Era octubre de 1987, un mes que quedó grabado en la memoria de Santa Maria del Camí. La vida tranquila de este pueblo se vio sacudida por un crimen atroz que terminaría con la vida de Miquel Morro, un joven de tan solo 22 años. En aquella fatídica noche del 28, sus propios amigos le arrebataron la vida a golpes, primero con un martillo y luego aplastándole la cabeza con una piedra enorme. Aquel horror culminó con su cuerpo arrojado al fondo de un pozo, como si fuera solo basura.
Un periodista entre el dolor y la verdad
Pasaron más de tres meses antes de que su familia supiera algo. Fue el 7 de febrero cuando las autoridades dieron con una pista sólida y al día siguiente detuvieron a uno de los implicados. El joven no pudo soportar la presión y confesó rápidamente, revelando así el paradero de los otros dos culpables. La noticia me llegó como un torrente: debíamos dar voz a esta tragedia.
Aquel día, mi amigo Vicente Martínez, conocido cariñosamente como Vima, y yo decidimos ir a hablar con los padres de Miquel. Al llegar frente a su casa nos encontramos con una mujer cuyo rostro irradiaba amabilidad; era su madre. Hablaba en mallorquín y me preguntó directamente por su hijo. Aquella pregunta me dejó helado; no podía simplemente hacer mi trabajo en ese momento. La ética pesaba más que cualquier reportaje.

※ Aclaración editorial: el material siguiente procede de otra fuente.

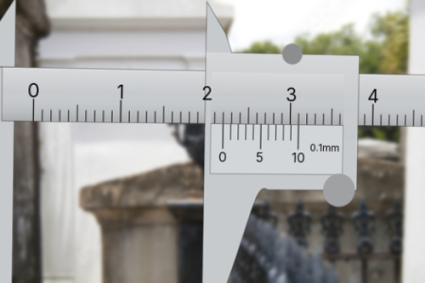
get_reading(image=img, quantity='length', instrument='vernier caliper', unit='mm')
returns 22.0 mm
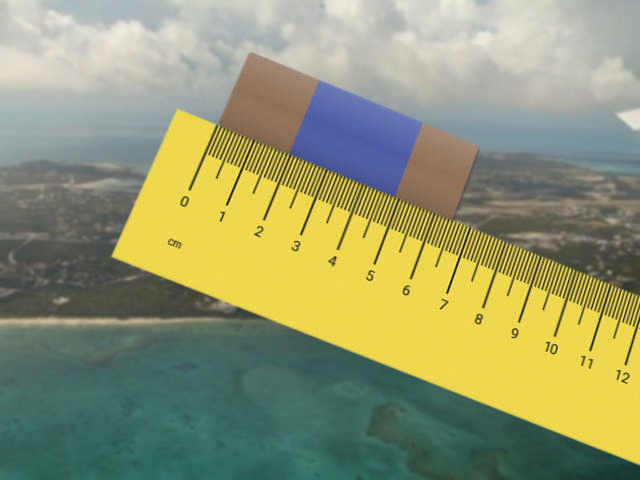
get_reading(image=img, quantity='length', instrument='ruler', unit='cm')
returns 6.5 cm
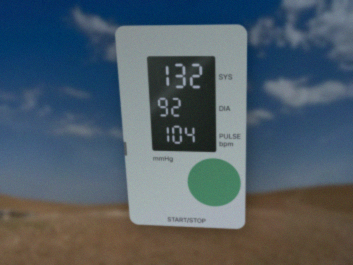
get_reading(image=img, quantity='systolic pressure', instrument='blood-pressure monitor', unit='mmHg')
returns 132 mmHg
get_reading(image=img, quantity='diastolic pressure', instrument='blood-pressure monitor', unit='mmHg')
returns 92 mmHg
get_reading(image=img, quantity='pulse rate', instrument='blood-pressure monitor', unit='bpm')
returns 104 bpm
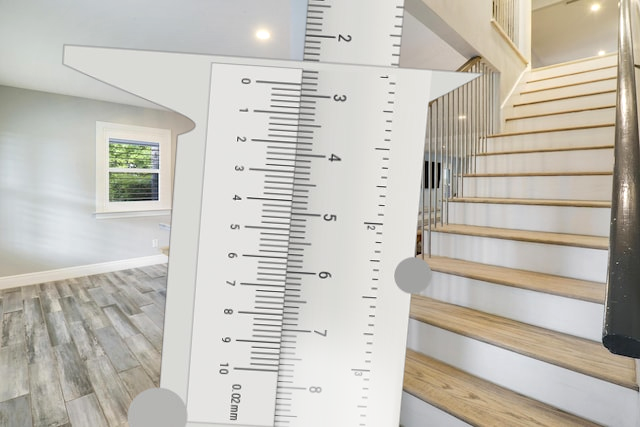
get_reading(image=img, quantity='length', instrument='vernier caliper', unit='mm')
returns 28.2 mm
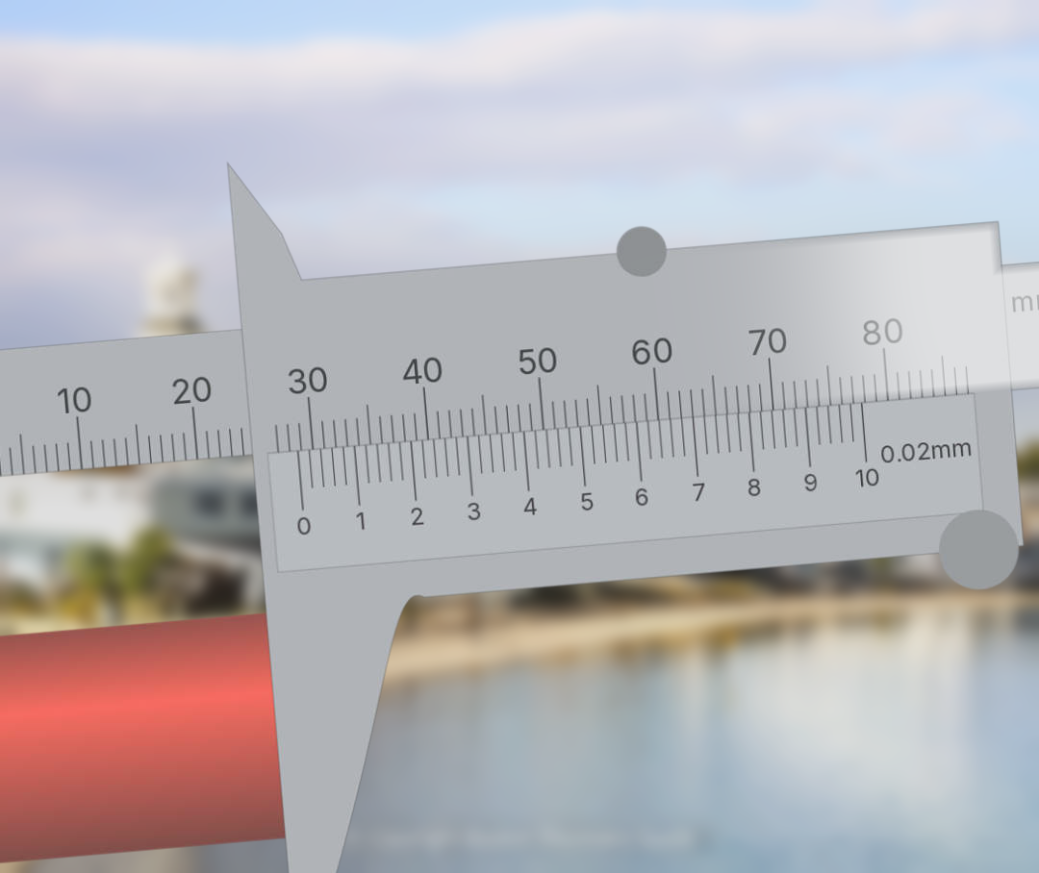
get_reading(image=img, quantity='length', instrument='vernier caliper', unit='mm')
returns 28.7 mm
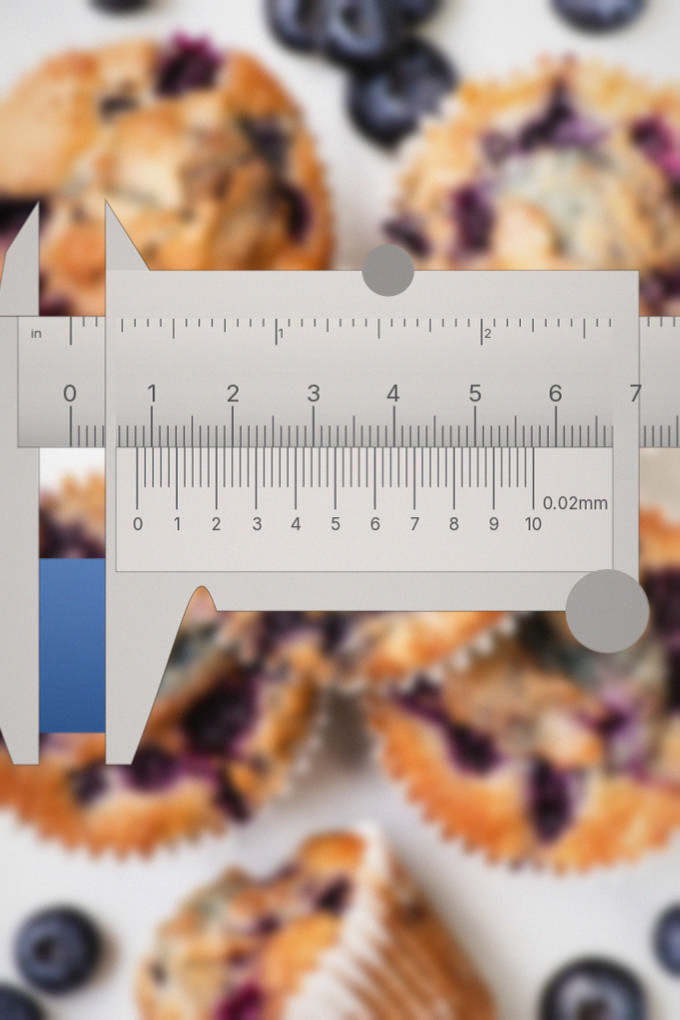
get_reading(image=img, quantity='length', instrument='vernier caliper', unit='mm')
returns 8.2 mm
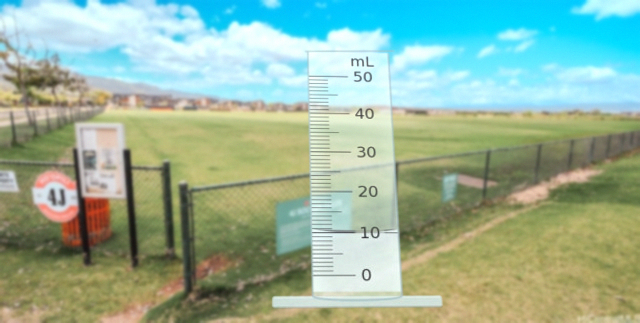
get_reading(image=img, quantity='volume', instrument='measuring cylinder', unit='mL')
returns 10 mL
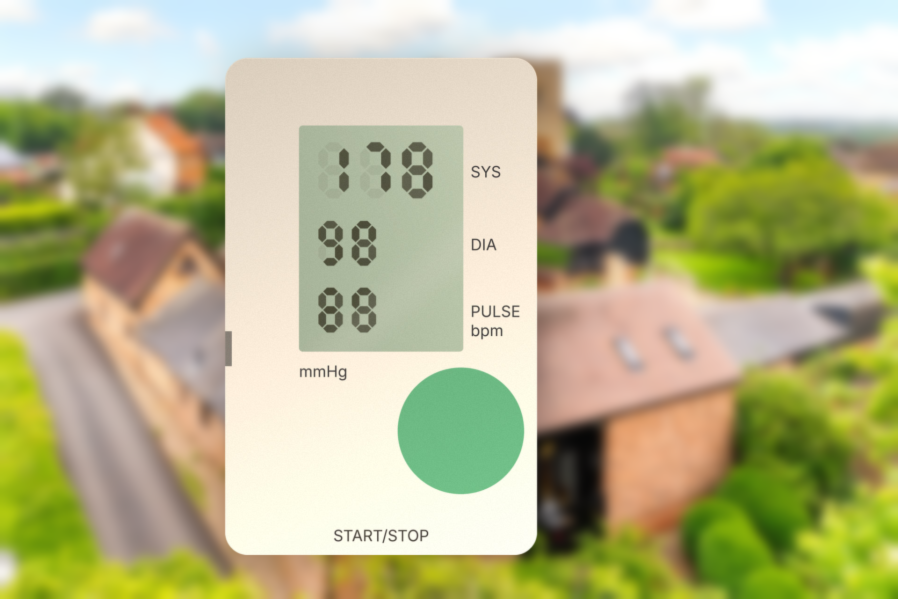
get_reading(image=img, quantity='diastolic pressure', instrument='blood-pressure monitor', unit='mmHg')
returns 98 mmHg
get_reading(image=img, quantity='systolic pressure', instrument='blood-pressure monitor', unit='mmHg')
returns 178 mmHg
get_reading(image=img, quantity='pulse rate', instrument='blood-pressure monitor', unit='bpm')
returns 88 bpm
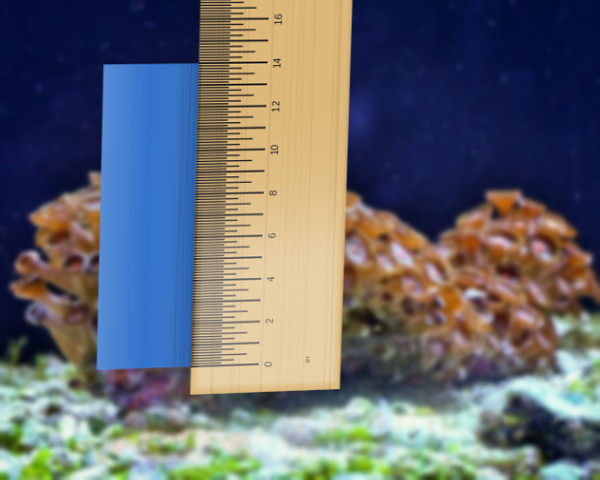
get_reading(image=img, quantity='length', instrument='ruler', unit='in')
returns 14 in
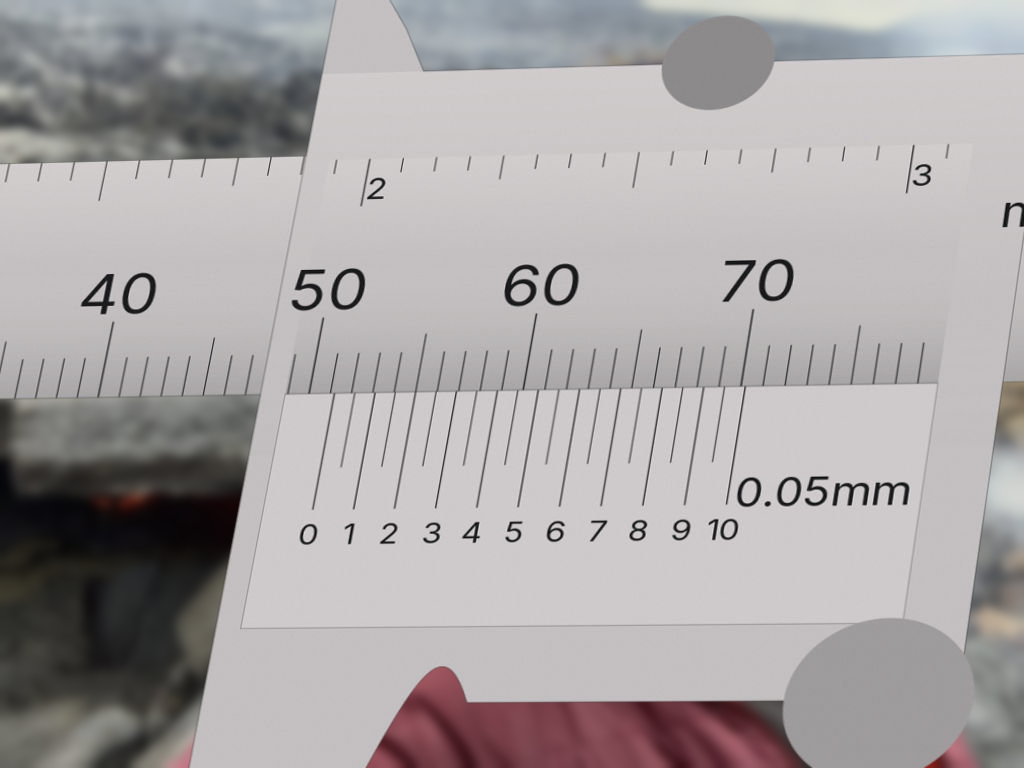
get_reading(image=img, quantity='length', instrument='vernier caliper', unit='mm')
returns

Regresamos a Palma sin poder informarles adecuadamente sobre lo sucedido; en mi corazón sabía que eso era lo correcto. Publicamos lo que teníamos pero no podía quedarme ahí; necesitaba escuchar también a los acusados. Así que llamé al director del centro penitenciario, Joaquín, quien siempre fue accesible conmigo.
Acordamos entrevistar a los jóvenes sin tomar fotos para proteger su identidad. Me acompañó Bibi, nuestro dibujante estrella. Al entrar en aquel pequeño cuarto donde estaban recluidos, sentí una extraña mezcla de emociones; allí estaban ellos: los tres hombres responsables del crimen horrendo. Grabé sus versiones mientras Bibi plasmaba lo ocurrido en dibujos.
Esa misma tarde compartimos nuestra historia en radio y ahí estaba yo hablando sobre lo sucedido cuando Fermín, el subdirector del centro penitenciario me llamó riendo: «Te he pillado Pep», decía entre risas mientras señalaba cómo había sonado una sirena durante nuestra grabación—la sirena anunciando el almuerzo en prisión—y ahí comprendí que algunas historias marcan para siempre.